23.Mokita

262 24 388
                                    


2023 senesi, Yunanistan Toprakları-Atina.

&
İmagine Dragons- Enemy.
The Buttress- Bruts.
Astrid S- Hurt so good.
Dedublüman-Belki.
Güldiyar tanrıdağlı- Umutsuz aşk. [Soundtrack]
&

Yorum yapmayı ve oy vermeyi unutmayalımm..🦋💖
&

"Mokita'nın anlamı: Herkesin bildiği ama konuşamadığı gerçekler. "
&

[ Bu bölüm için en uygun başlık bu olabilirdi..]

[Helen'in ağzından,]
Ruhu besleyen şey aşktır, ruhunu arındıran sevdiğinin buseleridir, ruhu ayakta tutan arkanda ki sevgilinin seni sıkıca sarmalamasıdır.

Aşk, yüreğimde ki bilmediğim bir kapının anahtarını açmıştı. Kilidi sadece bir kişide bulunur, sadece onun açabildiği bir kapıya dönüşürdü.

Yüreğimde açılan kapının anahtarı karşımda hasretinden yanıp tutuştuğum adamdı. Üç ay bir asır gibiydi, onsuzluk beni ölüden farksız, yaşamdan koparmıştı.

Nefes alabiliyordum, yaşadığımı hissediyordum. Onun yanında olmak buydu işte cenazeden hallice bir kadının hayat bulduğu tek yerdi.

Sadece bir kaç saatliğine ömrü kalan kelebeğin sığındığı kozaydı, varlığımın yaşama tutunma sebebiydi.

Dudaklarımdan ayrıldı, hiç istemedim. Sonsuzluk bize bahşedilmesi gereken bir haktı, nefessiz kalsak da onun dudakları arasında bir ölüm bana verilmesi gerekenlerden sadece biriydi.

Sımsıkı sarılan kollar ardında kayboldum. Ona karıştım, onun kolları arasında kayboldum. Hiçbir kayboluş bana böyle hissettiremezdi, benim evim onun yanı, kolları arası, atan kalbiydi. Küçüldüm, küçülmeye devam ettim. Beni kaybetmesine izin verdim.

Öyle sıkıca sarıyordu ki elleri bedenimi sanki kaçıp gidecek,buharlaşıp gökyüzüne karışacak damla gibi.

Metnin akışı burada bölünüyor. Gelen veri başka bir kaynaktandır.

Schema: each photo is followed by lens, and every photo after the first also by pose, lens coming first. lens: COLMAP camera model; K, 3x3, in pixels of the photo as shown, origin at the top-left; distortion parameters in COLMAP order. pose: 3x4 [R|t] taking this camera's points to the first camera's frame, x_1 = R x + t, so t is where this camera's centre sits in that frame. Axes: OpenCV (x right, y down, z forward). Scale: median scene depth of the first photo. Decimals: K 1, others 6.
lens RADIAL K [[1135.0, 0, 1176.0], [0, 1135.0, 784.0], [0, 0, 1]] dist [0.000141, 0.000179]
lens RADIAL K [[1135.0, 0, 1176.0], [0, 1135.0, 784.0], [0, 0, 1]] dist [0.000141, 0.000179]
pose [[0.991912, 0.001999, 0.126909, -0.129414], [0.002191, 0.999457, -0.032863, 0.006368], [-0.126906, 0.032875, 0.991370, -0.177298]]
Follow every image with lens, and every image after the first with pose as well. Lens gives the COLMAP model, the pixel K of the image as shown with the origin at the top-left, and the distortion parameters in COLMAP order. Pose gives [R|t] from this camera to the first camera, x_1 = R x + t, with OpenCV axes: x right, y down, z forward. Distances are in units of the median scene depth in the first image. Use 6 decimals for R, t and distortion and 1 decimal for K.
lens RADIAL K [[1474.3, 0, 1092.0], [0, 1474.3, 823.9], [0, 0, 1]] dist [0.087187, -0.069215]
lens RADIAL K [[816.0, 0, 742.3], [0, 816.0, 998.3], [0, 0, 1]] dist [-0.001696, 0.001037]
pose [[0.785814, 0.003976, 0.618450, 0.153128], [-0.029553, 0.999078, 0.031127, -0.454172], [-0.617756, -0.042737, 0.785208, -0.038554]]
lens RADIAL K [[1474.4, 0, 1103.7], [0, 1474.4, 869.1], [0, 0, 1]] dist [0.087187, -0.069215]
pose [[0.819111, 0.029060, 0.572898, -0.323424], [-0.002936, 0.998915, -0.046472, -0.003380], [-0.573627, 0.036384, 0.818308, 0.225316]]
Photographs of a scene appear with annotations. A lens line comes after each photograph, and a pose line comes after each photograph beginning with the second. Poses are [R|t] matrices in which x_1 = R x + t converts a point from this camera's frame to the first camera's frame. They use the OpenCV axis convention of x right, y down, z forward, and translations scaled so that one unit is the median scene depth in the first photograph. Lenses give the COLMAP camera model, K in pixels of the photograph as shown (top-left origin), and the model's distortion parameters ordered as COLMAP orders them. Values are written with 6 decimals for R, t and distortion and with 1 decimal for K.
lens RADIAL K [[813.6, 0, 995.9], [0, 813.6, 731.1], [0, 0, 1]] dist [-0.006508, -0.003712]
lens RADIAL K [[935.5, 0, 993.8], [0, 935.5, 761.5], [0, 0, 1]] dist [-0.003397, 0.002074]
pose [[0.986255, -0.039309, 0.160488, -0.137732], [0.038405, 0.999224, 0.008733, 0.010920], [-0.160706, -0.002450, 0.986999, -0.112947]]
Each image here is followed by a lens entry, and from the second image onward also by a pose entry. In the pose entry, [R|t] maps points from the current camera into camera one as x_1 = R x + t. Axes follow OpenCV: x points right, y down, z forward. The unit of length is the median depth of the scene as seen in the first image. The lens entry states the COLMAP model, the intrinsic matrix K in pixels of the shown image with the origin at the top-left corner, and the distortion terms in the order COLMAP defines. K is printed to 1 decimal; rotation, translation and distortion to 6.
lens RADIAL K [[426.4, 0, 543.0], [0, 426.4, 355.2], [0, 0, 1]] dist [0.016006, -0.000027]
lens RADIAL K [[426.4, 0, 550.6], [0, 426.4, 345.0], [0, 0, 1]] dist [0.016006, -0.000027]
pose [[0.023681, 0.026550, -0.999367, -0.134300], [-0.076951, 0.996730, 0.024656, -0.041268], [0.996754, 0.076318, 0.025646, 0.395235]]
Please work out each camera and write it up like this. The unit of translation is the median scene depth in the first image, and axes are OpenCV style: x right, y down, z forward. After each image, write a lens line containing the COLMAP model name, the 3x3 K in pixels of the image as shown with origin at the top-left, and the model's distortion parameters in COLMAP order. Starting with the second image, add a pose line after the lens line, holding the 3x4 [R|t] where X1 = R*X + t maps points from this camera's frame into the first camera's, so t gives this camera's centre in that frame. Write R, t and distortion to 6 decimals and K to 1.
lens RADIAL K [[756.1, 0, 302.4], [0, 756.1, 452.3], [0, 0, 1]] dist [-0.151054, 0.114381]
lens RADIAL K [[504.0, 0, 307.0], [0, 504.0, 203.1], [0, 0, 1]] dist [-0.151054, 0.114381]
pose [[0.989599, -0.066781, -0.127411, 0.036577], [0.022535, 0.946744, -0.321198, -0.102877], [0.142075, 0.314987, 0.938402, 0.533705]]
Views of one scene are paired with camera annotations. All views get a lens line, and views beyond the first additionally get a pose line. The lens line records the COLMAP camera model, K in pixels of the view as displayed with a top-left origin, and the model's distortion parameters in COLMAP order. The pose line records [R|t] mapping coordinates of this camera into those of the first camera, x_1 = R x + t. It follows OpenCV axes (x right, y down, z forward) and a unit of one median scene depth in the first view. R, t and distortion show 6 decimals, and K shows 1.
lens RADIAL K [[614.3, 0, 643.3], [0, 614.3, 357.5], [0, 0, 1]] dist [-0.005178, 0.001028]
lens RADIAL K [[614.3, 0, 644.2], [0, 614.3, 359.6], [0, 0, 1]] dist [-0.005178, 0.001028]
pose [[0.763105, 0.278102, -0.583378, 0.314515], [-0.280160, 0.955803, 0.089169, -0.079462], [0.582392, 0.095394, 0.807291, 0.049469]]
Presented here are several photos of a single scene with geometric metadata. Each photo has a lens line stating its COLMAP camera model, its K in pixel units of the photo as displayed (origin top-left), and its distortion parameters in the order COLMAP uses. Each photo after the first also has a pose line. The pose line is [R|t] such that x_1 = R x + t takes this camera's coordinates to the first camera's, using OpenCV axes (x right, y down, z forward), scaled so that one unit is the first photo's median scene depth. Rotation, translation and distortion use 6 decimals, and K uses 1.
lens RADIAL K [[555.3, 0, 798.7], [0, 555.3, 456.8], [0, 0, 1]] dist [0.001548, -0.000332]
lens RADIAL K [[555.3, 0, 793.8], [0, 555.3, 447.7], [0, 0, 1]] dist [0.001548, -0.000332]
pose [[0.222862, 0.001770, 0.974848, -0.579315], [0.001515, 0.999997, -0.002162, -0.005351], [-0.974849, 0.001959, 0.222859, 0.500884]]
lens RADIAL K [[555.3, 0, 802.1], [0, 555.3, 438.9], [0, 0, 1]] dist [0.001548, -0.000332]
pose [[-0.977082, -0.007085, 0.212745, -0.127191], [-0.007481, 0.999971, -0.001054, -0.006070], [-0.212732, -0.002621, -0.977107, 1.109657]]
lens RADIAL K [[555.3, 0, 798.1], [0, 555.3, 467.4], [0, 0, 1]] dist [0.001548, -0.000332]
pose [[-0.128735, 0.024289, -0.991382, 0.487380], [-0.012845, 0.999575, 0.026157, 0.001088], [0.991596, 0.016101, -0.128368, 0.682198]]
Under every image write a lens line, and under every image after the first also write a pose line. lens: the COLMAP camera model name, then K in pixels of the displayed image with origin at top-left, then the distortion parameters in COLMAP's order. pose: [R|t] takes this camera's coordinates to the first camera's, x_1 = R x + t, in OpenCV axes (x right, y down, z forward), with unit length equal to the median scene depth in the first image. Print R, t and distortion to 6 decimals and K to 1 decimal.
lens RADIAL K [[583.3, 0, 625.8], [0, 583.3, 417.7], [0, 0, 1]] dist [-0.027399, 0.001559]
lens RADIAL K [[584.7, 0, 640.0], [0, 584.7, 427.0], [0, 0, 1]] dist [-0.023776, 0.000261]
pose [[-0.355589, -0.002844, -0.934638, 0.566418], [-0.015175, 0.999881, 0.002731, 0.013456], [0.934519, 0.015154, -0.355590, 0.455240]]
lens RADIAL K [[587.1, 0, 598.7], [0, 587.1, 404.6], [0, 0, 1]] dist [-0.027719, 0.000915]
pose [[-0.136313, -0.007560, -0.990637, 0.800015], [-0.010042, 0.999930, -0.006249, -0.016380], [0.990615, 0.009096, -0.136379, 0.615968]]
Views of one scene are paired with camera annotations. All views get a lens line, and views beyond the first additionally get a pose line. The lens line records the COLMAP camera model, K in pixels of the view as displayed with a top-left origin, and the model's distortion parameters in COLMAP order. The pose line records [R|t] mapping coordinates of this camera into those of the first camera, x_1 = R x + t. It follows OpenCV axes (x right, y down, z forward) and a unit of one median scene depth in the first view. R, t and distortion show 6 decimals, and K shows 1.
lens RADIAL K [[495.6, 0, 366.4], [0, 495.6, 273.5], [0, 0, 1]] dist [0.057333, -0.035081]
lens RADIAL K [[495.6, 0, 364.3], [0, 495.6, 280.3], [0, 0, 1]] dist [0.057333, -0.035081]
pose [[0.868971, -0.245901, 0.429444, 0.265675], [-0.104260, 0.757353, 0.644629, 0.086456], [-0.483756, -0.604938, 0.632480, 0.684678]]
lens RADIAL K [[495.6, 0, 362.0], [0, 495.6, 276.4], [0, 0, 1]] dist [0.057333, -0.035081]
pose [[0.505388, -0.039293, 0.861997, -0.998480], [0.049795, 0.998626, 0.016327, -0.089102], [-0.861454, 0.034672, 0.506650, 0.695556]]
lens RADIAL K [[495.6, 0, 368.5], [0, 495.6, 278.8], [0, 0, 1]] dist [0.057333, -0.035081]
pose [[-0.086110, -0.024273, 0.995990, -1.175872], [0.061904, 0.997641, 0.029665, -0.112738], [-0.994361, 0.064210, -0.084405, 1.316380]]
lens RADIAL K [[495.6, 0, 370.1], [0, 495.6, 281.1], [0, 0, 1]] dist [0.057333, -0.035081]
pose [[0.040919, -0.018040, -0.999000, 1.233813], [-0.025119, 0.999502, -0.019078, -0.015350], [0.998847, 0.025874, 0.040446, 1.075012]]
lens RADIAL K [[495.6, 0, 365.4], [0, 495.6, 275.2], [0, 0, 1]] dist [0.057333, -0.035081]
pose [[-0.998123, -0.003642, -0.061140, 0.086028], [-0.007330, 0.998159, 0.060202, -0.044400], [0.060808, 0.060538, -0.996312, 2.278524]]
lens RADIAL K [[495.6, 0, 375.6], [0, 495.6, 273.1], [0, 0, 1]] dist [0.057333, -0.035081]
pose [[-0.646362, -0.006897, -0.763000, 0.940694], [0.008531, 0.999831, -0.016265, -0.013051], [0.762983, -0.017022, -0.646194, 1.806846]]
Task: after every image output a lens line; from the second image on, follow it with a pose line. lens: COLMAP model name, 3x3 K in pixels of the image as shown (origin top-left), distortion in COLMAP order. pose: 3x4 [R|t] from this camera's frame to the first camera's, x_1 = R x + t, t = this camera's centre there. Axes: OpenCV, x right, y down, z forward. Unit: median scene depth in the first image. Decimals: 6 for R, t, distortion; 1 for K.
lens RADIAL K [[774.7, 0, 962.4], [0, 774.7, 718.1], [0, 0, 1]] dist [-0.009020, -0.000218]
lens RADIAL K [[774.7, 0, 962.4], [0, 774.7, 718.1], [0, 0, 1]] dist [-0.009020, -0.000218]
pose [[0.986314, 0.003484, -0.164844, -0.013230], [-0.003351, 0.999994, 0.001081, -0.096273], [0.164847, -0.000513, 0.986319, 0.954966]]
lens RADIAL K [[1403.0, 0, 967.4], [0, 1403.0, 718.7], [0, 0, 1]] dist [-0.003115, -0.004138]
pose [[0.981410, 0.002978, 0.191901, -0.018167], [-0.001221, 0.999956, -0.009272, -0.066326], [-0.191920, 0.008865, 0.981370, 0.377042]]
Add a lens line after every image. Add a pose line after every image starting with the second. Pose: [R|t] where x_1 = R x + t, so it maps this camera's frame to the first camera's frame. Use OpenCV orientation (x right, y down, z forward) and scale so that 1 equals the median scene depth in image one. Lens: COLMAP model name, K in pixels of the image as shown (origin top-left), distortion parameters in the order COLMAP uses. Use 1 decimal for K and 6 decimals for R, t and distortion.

Ardından başımın üstüne konulan sayısız buseler, derince içine çektiği kokumu soluyordu, kalbim patlayacak gibiydi. Kalbim orada öylece onun elleri arasında atıyordu.

Kolları ardından aldı. Bir hayal olmasından delice korktuğu ela gözler, inceliyordu. Yüzümün her yerinde bir keşfe çıkmış, geziniyordu. Sanki her bir hattımı parmak uçlarına kazımak adınaydı bu keşif.

Esmer ellerin soğukluğu, içimi ısıttı. Avuç içine bir buse kondurdum, ardından ise gülümseme dudak aramdan peyda oldu. İnanmıyor, şaşkınlık yüzünde hapsolmuştu.

Dudak aram aralandı, sesimi duyurmak adına karşımda ki adamı bu aptal yüz ifadesinden kurtarmam gerekti. Kafamı salladım bir yandan ise gülümsüyordum. "Evet, karşında ki kadın bir hayal olmayacak kadar gerçek."

Yeniden bir buse avuç arasına bırakıldı. "Ben gerçeğim sevgilim, avuçlarının arasında ki yüz bana ait. Hisset, sıcaklığımı hisset. Seninleyim, karşında, tam karşındayım." Yutkundu. Sesi öyle kırık, öyle sessiz çıkmaya özen gösteriyordu ki sanki sesi ardında kaybolacakmışım gibi.

Nihayet aralanan dudaklar bana bir şeyler söylemeye hazırlanıyordu. "Helen, Helen'im." Avuçları içinde ki yüzümü yavaşça, dikkatli bir şekilde seviyordu. "Sensin değil mi? Bu da o rüyalardan biri değil? Geldin, buradasın, benimlesin?"